I miss the friction of existing near people. I miss my friend Jaden dragging me to the Savers in Oakland to find vintage T-shirts, followed by devouring the Sando from HotBoys or my roommate Shiama conjuring ADHD-induced concepts that are four derivatives down. I miss late-night talks with Prakrat about how we’ll be chachus to our kids, both half-dead but giddy at the thought of making it in life. I miss Aryan, Anej, Sebastian, John, June, Ganesh, Nidhi, MJ, Krisha, Sahil, Suhani, Shishira, Isha, Anishka, and everyone else.

The journey isn’t in leaving them. It’s in staying—in the libraries, the dining halls, the dorm courtyards where we play cricket with a tinfoil ball and untouched textbooks for wickets. Staying for the nonmonetizable parts: talking with Billy the X Man on Sproul, letting Pranav teach me how to cuss in Telugu as we wait for 51B, or sneaking into Haas mixers to steal Fiji Water even though it’s no different than tap.

These things don’t scale. They don’t go on LinkedIn. But they’re what make life worth it.

I used to think life was a series of checkboxes—major declared by 20, IPO by 30, retired philanthropist by 40. Berkeley’s still out there, churning out future VPs of Synergy or other big fancy roles. When I took the gap, I thought I’d lost it all.

But this gap has been far from a dead end—it’s where I’ve finally learned to breathe.

The rebellion isn’t in taking a gap semester or not. It's finally letting myself wander – through department buildings, Spotify algorithms, and GitHub repos of strangers who also think finance should be less soul-crushing.

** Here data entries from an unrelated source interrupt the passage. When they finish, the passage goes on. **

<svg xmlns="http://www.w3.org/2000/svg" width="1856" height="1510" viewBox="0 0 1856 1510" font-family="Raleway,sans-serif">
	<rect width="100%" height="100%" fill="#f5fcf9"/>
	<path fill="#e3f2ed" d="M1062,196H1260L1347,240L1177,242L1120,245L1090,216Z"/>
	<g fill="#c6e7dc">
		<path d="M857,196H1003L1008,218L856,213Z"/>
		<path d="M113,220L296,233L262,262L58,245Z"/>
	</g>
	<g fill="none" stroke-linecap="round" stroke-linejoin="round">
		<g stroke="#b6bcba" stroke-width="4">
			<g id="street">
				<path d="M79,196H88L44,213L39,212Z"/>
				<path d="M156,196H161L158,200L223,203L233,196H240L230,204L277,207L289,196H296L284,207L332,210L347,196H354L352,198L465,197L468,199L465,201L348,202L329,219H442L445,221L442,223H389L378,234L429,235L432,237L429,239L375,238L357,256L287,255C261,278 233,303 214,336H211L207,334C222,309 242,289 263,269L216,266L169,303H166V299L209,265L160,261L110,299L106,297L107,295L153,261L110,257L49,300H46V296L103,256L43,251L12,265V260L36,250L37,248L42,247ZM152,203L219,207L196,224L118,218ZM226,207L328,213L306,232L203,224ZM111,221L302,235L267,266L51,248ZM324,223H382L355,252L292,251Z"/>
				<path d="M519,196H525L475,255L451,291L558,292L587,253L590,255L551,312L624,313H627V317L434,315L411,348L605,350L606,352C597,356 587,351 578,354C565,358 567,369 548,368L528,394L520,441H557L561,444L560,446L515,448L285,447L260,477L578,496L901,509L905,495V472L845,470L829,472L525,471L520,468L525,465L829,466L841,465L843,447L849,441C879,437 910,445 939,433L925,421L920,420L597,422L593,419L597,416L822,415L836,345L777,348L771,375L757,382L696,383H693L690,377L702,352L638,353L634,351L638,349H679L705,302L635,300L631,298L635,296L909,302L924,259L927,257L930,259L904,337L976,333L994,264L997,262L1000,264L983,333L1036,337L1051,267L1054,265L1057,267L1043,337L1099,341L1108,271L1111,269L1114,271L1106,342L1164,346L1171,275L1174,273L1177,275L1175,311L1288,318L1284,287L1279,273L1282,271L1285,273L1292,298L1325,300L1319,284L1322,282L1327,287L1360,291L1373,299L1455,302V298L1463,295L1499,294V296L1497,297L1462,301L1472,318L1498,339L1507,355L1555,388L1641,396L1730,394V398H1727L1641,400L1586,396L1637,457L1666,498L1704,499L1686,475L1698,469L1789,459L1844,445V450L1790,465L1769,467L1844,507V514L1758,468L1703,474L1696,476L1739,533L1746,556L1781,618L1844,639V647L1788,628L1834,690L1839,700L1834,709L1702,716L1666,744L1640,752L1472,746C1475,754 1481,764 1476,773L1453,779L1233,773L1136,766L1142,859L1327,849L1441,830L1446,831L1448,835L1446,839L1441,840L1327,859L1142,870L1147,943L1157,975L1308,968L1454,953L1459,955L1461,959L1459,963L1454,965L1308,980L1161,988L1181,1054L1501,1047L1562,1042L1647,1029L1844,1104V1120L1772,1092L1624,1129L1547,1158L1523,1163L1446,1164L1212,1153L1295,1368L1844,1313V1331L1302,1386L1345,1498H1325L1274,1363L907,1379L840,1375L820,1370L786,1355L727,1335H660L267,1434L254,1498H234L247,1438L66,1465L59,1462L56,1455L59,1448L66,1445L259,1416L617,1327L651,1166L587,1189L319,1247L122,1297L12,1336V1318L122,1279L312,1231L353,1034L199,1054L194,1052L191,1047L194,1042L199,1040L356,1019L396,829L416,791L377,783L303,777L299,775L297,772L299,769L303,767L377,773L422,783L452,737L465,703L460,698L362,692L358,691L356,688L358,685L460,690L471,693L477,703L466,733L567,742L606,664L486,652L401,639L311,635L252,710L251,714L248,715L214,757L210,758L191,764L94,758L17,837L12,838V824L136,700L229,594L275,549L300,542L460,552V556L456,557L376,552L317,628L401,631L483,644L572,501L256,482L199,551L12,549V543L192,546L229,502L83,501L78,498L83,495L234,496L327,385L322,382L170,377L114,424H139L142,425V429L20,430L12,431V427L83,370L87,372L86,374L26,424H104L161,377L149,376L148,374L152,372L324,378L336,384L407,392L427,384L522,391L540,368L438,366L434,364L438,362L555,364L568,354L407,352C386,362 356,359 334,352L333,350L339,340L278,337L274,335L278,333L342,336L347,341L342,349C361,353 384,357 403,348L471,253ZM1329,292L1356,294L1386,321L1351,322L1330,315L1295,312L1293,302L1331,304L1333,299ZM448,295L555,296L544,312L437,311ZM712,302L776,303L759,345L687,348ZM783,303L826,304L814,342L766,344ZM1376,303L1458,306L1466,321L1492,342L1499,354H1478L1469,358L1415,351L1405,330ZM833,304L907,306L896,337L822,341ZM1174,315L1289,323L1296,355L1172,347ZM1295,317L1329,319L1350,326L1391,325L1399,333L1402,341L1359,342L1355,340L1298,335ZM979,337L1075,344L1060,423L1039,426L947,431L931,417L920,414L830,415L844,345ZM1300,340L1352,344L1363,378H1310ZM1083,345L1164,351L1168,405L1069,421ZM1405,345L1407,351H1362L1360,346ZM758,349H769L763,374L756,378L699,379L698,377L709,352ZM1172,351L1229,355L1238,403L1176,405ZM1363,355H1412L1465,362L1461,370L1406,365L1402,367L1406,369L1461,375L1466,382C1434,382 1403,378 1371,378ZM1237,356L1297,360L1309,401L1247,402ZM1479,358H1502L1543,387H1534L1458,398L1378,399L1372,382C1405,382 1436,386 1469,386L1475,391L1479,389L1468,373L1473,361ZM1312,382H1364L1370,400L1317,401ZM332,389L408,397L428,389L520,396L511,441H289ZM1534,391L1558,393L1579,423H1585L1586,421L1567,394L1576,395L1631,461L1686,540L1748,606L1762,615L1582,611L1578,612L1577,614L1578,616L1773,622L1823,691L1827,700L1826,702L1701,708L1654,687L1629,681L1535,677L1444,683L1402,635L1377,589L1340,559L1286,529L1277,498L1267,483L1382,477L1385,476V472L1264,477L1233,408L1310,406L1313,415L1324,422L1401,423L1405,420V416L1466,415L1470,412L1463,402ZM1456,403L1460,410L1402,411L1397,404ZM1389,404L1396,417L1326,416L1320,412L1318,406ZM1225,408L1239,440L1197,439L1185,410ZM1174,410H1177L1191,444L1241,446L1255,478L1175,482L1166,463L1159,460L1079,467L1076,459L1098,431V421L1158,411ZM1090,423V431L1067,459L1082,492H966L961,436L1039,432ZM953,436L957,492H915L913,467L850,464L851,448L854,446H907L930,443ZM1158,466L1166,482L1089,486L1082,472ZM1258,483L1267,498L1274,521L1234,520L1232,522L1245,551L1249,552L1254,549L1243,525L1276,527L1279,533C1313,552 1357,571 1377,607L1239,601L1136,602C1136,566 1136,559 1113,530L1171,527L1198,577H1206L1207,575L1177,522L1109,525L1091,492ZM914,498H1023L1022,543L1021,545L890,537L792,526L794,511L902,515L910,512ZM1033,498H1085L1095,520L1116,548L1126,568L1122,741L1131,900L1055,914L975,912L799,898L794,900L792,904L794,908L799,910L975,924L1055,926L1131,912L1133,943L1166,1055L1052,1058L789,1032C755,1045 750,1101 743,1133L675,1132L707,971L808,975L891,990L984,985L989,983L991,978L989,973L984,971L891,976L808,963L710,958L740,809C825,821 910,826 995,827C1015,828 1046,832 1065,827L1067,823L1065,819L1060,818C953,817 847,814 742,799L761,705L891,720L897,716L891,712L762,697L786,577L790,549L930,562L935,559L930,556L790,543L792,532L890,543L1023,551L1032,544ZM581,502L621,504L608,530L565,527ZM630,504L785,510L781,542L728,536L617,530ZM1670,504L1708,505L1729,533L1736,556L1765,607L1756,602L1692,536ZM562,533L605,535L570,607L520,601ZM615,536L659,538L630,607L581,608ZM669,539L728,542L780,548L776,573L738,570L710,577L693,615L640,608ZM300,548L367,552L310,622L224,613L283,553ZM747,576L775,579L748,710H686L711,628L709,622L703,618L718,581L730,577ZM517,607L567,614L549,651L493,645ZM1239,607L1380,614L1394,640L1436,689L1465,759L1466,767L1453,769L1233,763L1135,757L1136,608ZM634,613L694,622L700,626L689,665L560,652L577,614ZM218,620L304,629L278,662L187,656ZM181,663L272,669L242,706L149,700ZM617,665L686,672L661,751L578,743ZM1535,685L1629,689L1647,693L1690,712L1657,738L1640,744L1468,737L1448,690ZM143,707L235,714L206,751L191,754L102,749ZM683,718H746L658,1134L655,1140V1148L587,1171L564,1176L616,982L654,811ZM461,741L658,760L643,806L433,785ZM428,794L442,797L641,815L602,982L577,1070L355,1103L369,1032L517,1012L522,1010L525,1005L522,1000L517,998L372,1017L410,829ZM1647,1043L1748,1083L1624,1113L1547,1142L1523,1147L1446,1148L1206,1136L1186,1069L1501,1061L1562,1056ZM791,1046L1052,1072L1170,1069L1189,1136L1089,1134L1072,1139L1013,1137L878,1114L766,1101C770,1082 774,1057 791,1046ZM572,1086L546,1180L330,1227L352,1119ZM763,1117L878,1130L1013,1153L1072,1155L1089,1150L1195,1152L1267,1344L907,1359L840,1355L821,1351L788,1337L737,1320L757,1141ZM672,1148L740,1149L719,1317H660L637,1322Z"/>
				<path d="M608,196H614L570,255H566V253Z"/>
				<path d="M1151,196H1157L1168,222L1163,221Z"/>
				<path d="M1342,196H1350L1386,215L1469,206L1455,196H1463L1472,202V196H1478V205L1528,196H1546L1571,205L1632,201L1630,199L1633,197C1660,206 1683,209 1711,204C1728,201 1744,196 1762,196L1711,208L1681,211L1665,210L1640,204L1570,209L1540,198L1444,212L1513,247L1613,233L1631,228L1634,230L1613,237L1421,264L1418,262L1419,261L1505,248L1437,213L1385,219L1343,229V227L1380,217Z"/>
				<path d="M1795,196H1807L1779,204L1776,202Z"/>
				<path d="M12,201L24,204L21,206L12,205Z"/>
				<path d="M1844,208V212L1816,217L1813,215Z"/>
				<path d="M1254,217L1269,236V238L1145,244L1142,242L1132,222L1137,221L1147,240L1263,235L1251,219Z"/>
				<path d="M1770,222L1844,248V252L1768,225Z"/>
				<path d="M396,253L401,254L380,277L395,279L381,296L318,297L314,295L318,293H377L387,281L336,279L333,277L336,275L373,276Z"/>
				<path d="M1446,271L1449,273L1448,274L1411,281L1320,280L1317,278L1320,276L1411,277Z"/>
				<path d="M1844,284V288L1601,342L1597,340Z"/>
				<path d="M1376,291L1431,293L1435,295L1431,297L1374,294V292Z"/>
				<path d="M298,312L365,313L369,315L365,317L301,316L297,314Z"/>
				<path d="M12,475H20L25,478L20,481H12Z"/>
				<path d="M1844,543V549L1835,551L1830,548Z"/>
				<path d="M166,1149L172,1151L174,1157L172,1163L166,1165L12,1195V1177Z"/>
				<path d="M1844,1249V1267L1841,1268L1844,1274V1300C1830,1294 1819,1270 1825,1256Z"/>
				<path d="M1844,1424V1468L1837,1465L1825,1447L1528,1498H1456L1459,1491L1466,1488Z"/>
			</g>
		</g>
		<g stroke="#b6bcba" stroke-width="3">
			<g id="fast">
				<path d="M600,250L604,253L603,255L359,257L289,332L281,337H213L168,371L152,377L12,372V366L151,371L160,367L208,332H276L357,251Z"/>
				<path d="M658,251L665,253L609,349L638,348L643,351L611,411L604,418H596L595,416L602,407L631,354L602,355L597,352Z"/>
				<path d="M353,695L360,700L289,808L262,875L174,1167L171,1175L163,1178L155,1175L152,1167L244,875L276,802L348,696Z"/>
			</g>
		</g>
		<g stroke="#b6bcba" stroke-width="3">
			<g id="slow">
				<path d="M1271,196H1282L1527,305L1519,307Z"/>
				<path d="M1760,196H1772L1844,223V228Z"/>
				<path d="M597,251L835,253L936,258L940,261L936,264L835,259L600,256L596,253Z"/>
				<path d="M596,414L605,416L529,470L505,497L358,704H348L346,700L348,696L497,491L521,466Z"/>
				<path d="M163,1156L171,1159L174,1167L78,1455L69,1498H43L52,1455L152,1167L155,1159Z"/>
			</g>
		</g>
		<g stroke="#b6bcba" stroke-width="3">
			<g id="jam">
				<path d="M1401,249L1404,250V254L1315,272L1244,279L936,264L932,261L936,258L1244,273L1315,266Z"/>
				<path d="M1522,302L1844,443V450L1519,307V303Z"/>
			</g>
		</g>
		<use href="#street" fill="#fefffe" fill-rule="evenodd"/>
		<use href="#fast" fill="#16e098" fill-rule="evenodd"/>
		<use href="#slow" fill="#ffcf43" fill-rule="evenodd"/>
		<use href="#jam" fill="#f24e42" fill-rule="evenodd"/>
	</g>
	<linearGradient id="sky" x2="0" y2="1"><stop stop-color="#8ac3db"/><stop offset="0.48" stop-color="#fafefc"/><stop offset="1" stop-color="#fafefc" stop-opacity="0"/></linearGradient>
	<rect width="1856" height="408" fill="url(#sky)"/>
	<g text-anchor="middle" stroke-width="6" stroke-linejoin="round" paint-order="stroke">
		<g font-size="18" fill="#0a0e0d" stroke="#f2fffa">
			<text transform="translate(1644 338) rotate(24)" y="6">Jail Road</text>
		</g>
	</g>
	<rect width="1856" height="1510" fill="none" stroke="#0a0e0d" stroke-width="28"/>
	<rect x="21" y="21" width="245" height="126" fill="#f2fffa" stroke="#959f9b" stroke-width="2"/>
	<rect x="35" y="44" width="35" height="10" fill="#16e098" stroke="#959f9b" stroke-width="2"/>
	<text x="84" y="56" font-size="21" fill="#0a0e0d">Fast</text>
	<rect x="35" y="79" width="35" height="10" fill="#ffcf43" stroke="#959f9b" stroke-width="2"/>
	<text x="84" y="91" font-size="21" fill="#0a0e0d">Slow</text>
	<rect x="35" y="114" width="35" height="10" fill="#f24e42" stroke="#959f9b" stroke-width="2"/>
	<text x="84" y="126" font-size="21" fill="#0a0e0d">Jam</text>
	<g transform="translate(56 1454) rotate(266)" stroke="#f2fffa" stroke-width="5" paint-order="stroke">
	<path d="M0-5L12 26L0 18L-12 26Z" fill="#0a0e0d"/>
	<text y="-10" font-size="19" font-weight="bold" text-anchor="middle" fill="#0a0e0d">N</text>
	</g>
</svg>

My friends joke that I’m adulting sideways. Maybe they’re right. But I’ve stopped seeing this as falling behind. Instead, it feels like composting—collecting mis-strummed chords, buggy code, and internet rabbit holes to feed myself for whatever comes next. After all, not every season demands harvest. Some exist to till the soil.

Tonight, my housemates Trudy, Arnav, and I are making burrito bowls. “Jesus,” they say, flicking a Cheeto at my screen, “get off your fucking laptop and help us.” I’m eager to finish this essay, unfinished and imperfect, and join them. I’m chopping the ugliest tomato I can find.